The consensus? Our hard-cost estimate was sound and our soft-cost estimate was reasonable given the pre-design stage of the building and volatile economic times.
A volunteer with a solid financial background researched comparable schools. His results showed the $32 million estimate for Wilkes is in the same ballpark as recently built schools around Puget Sound.
The 2005 facility assessment was updated. Ten million dollars would fund 25 percent of essential repairs to basic building systems – to fix roofs, heating, plumbing and electrical systems and replace well-worn fixtures like the 30-year-old carpet at Ordway.
Included is $1 million specifically targeted to energy conservation measures. Only after this extensive re-evaluation did the board decide to place the $42 million capital bond back on the ballot.
When the community invests in a new school, it’s important that it’s done right to ensure optimal return on that investment. Research shows that construction accounts for only about 20 percent of a building’s lifetime cost, while 80 percent goes to maintenance and operations.
Spending dollars up front to increase longevity and operating efficiencies gives substantial payback over the entire life of the building.
Long-term saving benefits taxpayers and eases the burden on the district operating fund – allowing more dollars for teachers and the classroom. Wilkes will be built with the same quality standards evidenced at the new high school building.
The district’s capital facilities team, which was largely responsible for bringing that building in on time and on budget, will bring the same competent management to Wilkes.

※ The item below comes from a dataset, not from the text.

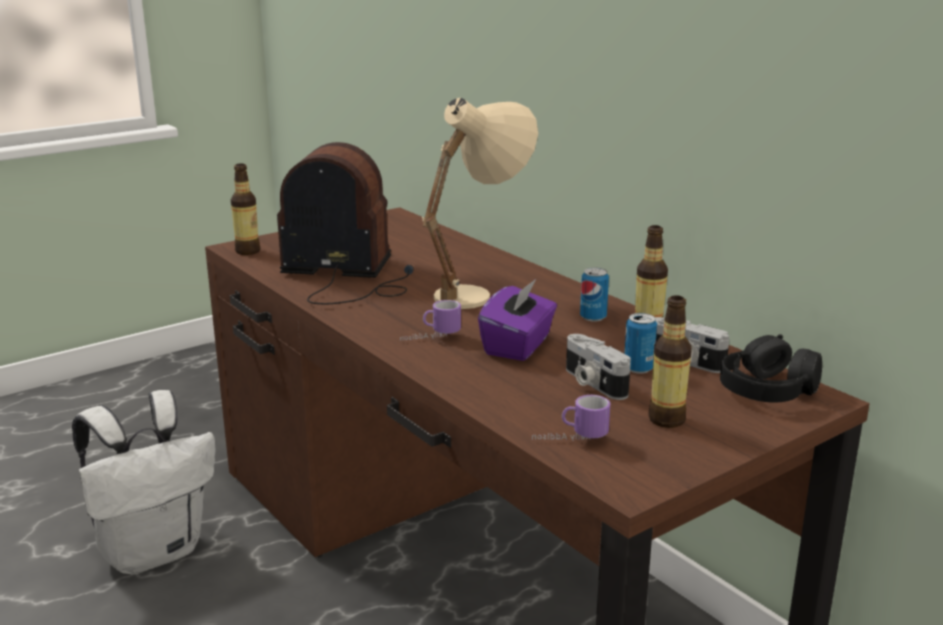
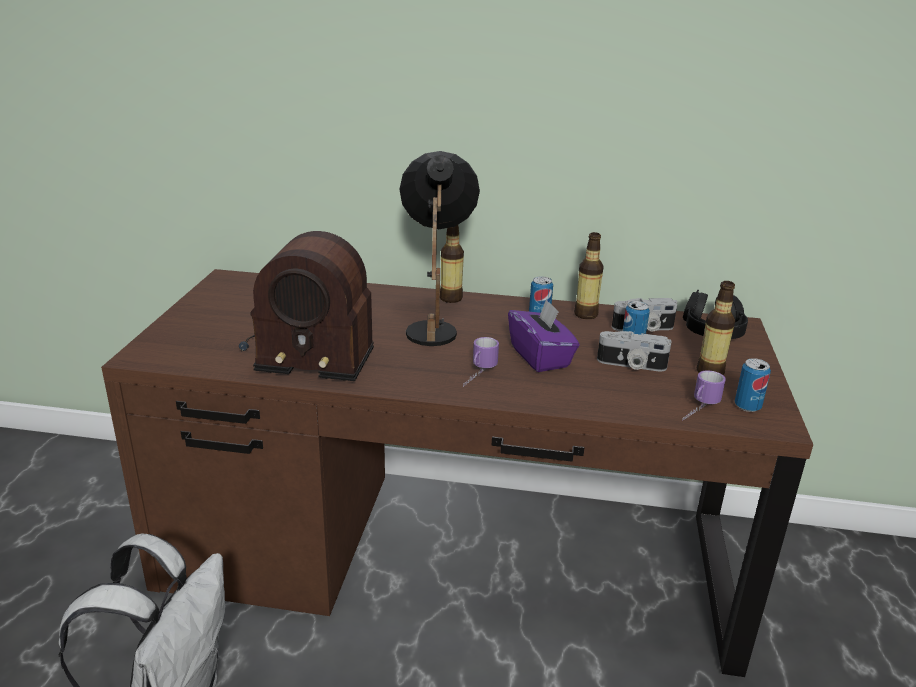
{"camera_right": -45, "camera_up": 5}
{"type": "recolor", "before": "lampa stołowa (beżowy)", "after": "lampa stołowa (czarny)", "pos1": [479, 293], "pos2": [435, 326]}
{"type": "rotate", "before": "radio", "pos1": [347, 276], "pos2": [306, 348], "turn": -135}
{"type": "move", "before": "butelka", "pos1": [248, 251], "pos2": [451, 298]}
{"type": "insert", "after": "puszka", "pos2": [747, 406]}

Bainbridge students are taught to be critical thinkers, to research sources and objectively evaluate data.
Bainbridge voters will need to do likewise to sort through some misinformation that surfaced recently around this bond. Factual information can be found on the district’s Web site, www.bainbridge.wednet.edu.
Bainbridge Islanders can be proud to have a school district that stretches dollars, provides a quality education for children and builds schools that are long-lasting assets to the community.
Please join us and vote yes for schools in November.
The Bainbridge Island School District board: Mary Curtis, Patty Fielding, Mike Foley, Dave Pollock and John Tawresey.